[ОТРЫВОК]

Такие изменения традиции и причины их в высшей степени интересны потому, что в «точках разрыва», с их многочисленными тупиками, колебаниями, ошибками, яснее всего обнаруживаются главные пункты славянофильского (как, разумеется, и любого иного) мировоззрения, их взаимодействие между собой, их скрытая аксиоматика, сущность принятых его адептами разнообразных – научных и квазинаучных – методов, позволяющих рассматривать факты лишь с той стороны, с какой они соответствовали считавшихся имманентными славянофильству принципам.
Но как бы ни были зачастую причудливыми модификации ультраславянофильства, все они исходили – как я уже, впрочем, подчеркивал – из образа замкнутой космологической модели с основанной на принципе совершенства онтологической иерархией. Они отвергали представление о человечестве как о бесконечно разнообразном, но в основных параметрах своих едином целом, все части которого онтологически однородны.
Более того, ультраславянофильская эпистемология с ее парадигматическими символами все активней начала создавать ложные дихотомии, ибо подпала под влияние такого редукционизма, который по самой своей природе не способен вести к познанию все новых имплицитных свойств явлений, к созданию динамических моделей их всевозможных кратко– и долгосрочных переплетений. Итогом стало сведение множества «не-славянских» феноменов к одному (или нескольким) кажущимся генераторами их всех «первоначал».
Федоров как нельзя более исправно следует этой линии.
Сам ход исторической жизни всех народов, утверждает он, посвящен господствующему, но неосознанному импульсу к воскрешению. Логично или нелогично – в данном случае это для нас безразлично – Федоров пытается соединить свой призыв к извлечению их толщи времени «отцов» с панславистским культом и особенно с тезисом о воплощении в русском народе и государстве глубокой провиденциальной идеи. Именно Россия, утверждает Федоров, на протяжении столетий принимала на себя основную историческую тяжесть в деле умиротворения кочевников, собирания земель и народов, объединения их в единое целое и защиты от внешнего врага – преимущественно опять-таки восточного, и не просто восточного, а мусульманского. Для Федорова поэтому особенно важно, чтобы русское общество смотрело «на нашу борьбу с исламом (вообще с кочевниками), поддерживаемым Западом (всегда готовым на нас броситься)… и как на опыт, и как на испытание, как на дело знания и веры…»133.

[/ОТРЫВОК]
[ФРАГМЕНТ ДАННЫХ]

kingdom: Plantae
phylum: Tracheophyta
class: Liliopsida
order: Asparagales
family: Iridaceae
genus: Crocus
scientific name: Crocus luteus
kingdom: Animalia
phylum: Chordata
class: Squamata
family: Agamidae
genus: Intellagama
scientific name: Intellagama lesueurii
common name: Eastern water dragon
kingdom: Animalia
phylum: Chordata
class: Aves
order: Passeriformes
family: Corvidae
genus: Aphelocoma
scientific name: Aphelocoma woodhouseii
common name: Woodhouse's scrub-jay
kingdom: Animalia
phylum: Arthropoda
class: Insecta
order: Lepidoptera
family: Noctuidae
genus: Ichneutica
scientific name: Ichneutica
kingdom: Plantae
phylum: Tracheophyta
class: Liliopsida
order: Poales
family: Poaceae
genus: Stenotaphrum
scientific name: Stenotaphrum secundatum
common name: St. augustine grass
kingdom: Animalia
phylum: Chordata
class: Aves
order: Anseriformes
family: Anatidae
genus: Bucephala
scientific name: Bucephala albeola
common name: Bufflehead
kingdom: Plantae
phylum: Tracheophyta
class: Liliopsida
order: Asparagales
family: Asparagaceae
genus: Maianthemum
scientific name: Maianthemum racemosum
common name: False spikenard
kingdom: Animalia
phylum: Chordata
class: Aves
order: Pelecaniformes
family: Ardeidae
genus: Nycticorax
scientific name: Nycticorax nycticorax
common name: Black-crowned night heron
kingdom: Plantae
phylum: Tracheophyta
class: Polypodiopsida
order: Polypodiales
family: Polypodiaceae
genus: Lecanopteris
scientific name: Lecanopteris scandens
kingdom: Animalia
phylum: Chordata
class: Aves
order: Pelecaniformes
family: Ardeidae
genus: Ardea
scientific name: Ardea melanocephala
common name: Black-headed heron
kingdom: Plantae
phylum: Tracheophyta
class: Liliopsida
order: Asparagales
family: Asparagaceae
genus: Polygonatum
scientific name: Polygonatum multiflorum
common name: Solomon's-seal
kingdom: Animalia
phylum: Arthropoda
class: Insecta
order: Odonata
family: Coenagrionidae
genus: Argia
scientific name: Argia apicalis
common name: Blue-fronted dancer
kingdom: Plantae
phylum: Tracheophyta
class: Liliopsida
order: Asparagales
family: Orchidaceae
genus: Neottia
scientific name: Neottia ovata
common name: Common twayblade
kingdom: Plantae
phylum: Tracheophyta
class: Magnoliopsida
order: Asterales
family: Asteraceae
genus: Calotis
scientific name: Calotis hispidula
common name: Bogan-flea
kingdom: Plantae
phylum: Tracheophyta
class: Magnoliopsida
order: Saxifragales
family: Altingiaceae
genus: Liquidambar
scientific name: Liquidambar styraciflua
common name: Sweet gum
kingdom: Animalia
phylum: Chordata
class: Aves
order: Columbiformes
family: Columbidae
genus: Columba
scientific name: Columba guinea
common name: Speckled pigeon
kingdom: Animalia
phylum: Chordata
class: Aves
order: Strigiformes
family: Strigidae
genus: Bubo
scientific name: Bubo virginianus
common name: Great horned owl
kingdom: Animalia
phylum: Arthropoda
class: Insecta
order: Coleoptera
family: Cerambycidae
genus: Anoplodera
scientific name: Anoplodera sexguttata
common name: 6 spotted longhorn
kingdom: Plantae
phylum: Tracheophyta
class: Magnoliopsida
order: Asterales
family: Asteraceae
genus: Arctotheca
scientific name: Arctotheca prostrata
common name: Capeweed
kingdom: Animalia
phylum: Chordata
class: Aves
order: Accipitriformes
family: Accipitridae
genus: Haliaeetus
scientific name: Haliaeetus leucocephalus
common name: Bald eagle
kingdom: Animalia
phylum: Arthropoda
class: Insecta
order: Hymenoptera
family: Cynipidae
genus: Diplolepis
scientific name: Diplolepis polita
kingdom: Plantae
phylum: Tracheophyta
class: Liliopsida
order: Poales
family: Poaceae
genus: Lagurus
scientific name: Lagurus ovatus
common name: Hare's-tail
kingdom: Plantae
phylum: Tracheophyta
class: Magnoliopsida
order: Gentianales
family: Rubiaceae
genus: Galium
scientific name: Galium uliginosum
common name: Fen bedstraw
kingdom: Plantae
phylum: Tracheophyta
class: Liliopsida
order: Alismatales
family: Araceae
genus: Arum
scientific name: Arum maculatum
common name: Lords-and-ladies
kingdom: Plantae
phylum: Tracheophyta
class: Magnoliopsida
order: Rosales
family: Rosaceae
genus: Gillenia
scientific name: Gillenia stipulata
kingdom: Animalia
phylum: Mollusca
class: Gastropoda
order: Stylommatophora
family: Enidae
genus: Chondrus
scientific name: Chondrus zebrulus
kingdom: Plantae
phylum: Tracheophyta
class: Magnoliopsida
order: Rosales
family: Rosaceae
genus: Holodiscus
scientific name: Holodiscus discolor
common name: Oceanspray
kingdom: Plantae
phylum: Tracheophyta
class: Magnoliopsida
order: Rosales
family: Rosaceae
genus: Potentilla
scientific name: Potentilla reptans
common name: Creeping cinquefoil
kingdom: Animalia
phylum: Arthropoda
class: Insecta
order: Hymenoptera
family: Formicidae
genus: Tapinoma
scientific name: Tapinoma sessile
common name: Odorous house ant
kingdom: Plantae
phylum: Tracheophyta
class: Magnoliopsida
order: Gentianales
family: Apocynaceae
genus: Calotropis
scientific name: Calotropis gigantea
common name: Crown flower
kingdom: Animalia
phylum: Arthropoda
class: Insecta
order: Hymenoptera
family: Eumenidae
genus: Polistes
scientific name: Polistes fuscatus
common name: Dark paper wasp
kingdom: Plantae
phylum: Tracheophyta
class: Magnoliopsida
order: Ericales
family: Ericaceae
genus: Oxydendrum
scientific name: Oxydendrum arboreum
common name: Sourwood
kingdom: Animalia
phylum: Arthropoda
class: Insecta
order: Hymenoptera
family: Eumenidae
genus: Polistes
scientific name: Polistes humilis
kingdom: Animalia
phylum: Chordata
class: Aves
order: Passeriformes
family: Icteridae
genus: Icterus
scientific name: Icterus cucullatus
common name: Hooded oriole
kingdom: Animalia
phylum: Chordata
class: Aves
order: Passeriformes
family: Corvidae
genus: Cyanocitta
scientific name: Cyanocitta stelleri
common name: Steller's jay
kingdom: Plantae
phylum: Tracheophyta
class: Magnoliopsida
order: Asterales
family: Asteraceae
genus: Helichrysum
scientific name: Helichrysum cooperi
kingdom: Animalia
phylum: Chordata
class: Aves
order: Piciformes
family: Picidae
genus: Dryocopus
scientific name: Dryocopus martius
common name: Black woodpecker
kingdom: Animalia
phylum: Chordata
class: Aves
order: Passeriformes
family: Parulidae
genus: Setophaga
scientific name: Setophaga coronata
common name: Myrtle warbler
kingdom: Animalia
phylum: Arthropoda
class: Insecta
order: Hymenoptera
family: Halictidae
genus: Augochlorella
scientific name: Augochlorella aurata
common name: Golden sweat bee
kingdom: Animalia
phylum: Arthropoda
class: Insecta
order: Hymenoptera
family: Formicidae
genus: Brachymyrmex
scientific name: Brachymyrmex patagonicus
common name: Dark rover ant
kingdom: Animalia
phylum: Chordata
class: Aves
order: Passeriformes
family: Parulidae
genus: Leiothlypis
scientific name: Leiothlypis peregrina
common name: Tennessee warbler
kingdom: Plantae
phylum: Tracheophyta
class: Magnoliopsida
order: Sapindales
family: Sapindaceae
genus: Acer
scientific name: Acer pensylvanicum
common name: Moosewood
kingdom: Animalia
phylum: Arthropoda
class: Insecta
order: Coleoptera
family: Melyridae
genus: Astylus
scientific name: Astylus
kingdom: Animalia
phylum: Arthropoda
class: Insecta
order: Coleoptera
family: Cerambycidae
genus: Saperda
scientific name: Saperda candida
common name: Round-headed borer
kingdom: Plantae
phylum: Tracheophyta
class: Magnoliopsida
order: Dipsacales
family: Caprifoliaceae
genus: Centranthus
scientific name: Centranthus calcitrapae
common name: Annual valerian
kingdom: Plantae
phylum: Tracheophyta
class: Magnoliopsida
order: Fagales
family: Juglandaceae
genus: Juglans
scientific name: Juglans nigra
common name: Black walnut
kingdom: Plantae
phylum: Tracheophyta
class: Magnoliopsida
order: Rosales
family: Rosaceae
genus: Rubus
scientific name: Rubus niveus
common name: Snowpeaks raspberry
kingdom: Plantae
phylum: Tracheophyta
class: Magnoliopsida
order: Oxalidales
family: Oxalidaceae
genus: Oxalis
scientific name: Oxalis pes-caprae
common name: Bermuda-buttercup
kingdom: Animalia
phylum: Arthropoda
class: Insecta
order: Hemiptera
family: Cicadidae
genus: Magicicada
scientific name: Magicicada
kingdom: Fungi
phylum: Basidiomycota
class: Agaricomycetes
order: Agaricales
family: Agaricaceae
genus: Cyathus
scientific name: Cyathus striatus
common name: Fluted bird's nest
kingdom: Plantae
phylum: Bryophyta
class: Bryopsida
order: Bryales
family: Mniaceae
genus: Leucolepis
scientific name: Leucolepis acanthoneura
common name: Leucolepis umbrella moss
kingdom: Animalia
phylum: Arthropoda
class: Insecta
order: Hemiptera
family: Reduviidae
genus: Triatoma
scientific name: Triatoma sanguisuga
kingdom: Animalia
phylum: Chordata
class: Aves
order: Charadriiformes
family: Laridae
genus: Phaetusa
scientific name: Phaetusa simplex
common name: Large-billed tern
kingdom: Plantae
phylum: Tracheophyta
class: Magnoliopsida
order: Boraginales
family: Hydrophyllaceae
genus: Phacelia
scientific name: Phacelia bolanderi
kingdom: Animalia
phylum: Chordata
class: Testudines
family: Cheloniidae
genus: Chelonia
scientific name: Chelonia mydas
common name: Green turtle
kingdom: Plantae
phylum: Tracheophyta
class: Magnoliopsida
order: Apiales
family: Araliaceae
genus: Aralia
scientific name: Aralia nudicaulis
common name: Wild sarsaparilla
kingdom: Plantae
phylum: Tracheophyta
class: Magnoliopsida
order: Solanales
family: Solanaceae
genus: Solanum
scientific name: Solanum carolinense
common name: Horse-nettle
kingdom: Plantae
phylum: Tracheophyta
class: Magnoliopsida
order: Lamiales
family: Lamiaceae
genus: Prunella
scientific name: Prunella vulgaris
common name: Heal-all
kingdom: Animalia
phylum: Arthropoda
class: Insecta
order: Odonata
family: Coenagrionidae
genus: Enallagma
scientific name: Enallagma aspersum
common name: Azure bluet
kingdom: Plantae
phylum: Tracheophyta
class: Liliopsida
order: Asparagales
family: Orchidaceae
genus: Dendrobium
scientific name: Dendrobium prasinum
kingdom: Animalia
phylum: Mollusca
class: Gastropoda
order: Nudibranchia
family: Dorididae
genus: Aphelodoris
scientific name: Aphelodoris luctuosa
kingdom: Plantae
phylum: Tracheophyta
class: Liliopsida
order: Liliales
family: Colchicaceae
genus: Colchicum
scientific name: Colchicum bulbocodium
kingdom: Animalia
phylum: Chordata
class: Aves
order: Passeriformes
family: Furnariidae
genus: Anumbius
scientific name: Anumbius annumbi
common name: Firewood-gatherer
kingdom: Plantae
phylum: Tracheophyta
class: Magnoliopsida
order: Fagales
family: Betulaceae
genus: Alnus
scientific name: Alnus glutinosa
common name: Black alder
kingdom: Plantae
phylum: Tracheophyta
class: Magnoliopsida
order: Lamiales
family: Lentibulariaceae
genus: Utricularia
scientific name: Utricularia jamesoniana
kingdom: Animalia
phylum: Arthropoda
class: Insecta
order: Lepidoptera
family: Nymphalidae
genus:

[/ФРАГМЕНТ ДАННЫХ]

> ЗАДАНИЕ: Процитируйте из отрывка о славянофильстве всё, начиная со слов «Более того, ультраславянофильская» и вплоть до слов «следует этой линии.». Материал здесь не понадобится.

> РЕШЕНИЕ:
Более того, ультраславянофильская эпистемология с ее парадигматическими символами все активней начала создавать ложные дихотомии, ибо подпала под влияние такого редукционизма, который по самой своей природе не способен вести к познанию все новых имплицитных свойств явлений, к созданию динамических моделей их всевозможных кратко– и долгосрочных переплетений. Итогом стало сведение множества «не-славянских» феноменов к одному (или нескольким) кажущимся генераторами их всех «первоначал».
Федоров как нельзя более исправно следует этой линии.